2006 APA fellow Stephen Beus soloed with Liszt’s Piano Concerto No. 1 in E-flat to begin the proceedings. Of the composer’s two numbered concertos and his “deadly” difficult Todentanz for piano and orchestra, the E-flat is easily the best: the most musical with the best-remembered themes and virtuosity for once not an end in itself. Both piano and orchestra trade off the musical material, then come together with it, the triangle notorious at its premiere for its appearance opening the third movement.
Filled with tempo and dynamic nuance, plus fine opening-movement violin and clarinet solos, the Liszt portended well what was to come. Beus showed admirable skill at bringing out both the notes and the work’s musical values — those expressive shades that we don’t hear quite like this from others, but which fit equally well into Liszt’s virtuosic brand of Romanticism.
The other 2006 APA fellow, Spencer Myer, followed with Gershwin’s Piano Concerto in F, written in 1926 shortly after his more famous Rhapsody in Blue.
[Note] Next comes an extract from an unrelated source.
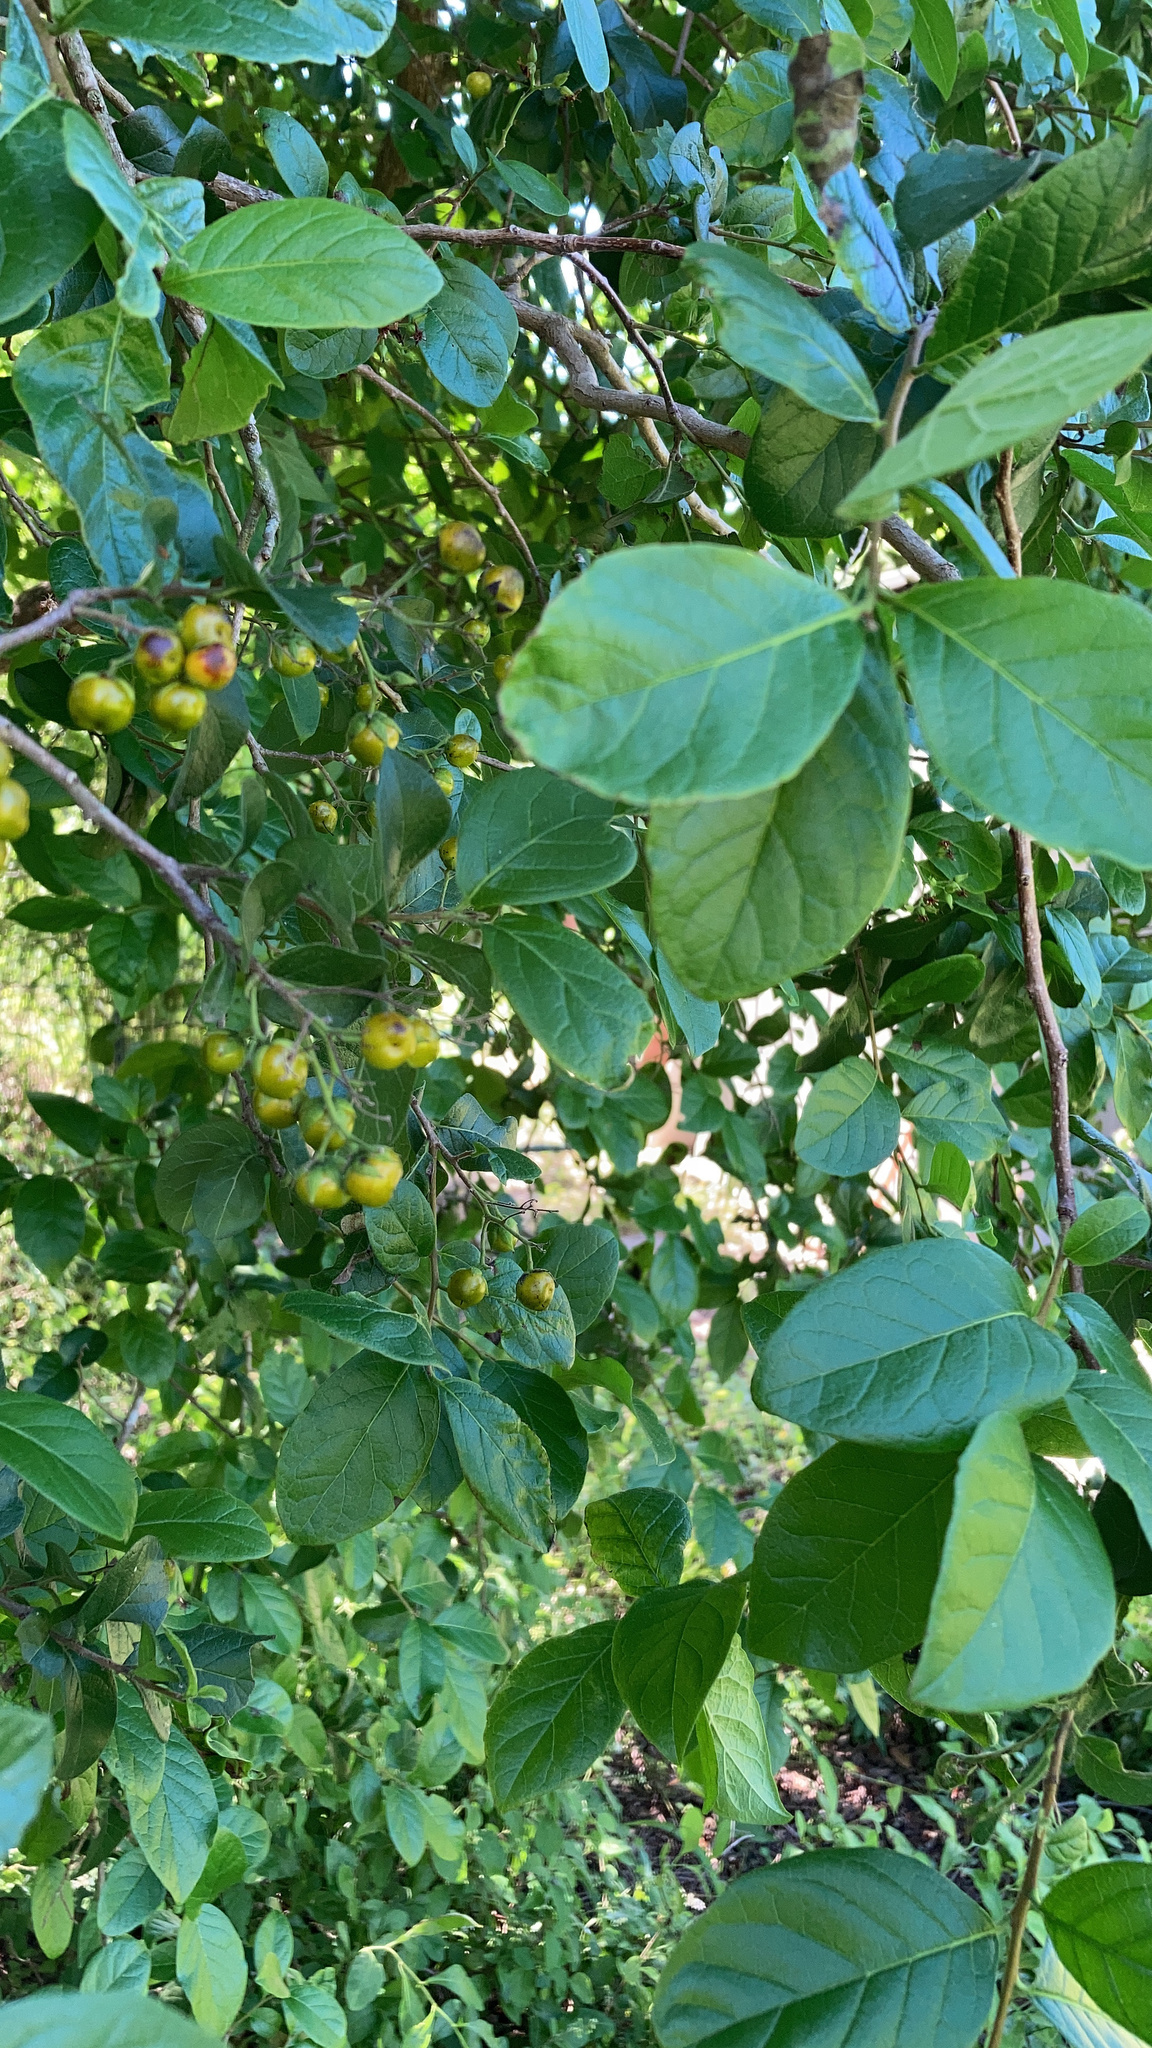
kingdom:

This is Gershwin’s only multimovement work and is his closest identification with the large-scale “classical” world.
Myer and Wilkins immediately showed the bluesy element as pervasive throughout the work, forming an excellent partnership in conveying those Gershwinesque sounds. Wilkins pulled out all the colors a full orchestra can accomplish with Tin Pan Alley as its embryo — especially including a variously muted trumpet solo in the slow movement, nicely played by Marvin Perry. Myer showed his own “colors” in the Finale with those rapidly repeated notes taking center stage.
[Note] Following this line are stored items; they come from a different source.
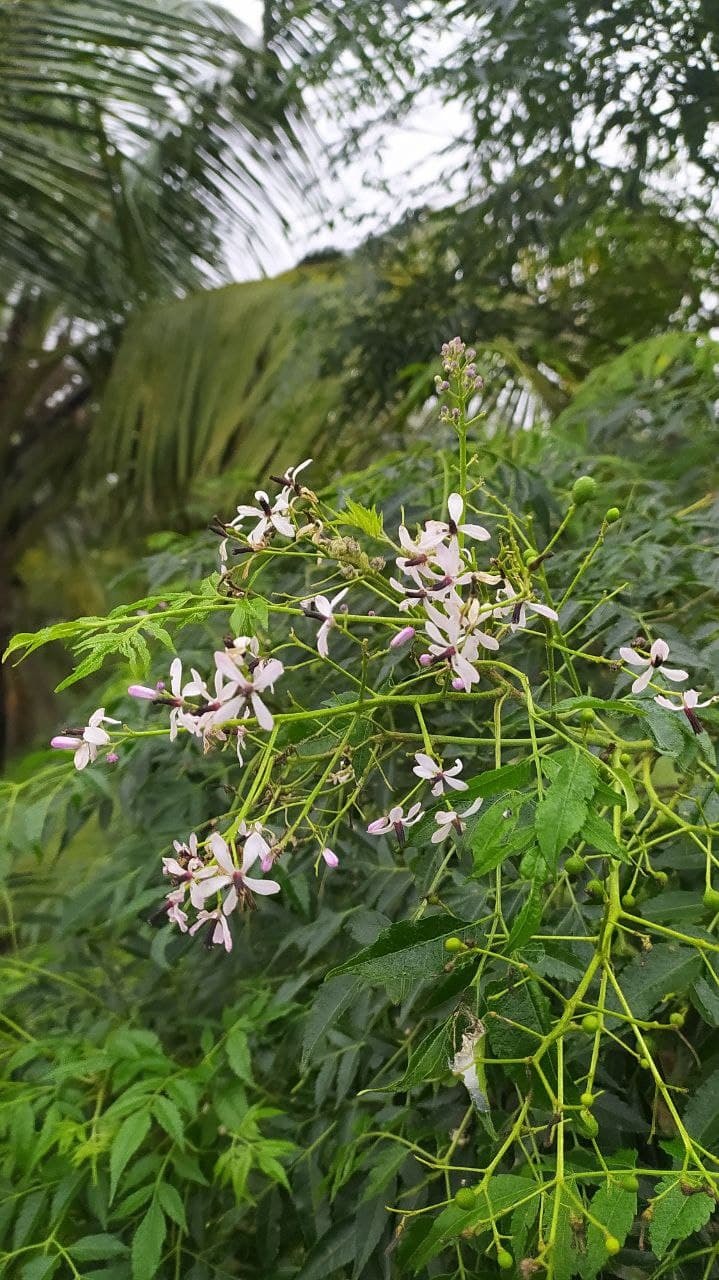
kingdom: Plantae
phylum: Tracheophyta
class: Magnoliopsida
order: Sapindales
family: Meliaceae
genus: Melia
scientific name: Melia azedarach
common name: Chinaberrytree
Cited by many as the world’s most popular concerto, Tchaikovsky’s No. 1 in B-flat Minor, Op. 23, capped the evening with a brilliantly interpreted, near-flawlessly executed reading by Canadian pianist Jon Kimura Parker and an equally energized orchestra. Fast was the term coming most to mind … but mostly it wasn’t too fast.
Parker did take the first part of the first-movement cadenza as though racing to get through it, thus destroying the soulful contrast Tchaikovsky requires with the climactic orchestral material preceding it. Otherwise the speed conveyed energy and excitement as Parker and his colleagues assumed control of the tempo as though they owned it. It goes without saying that the applause was deafening.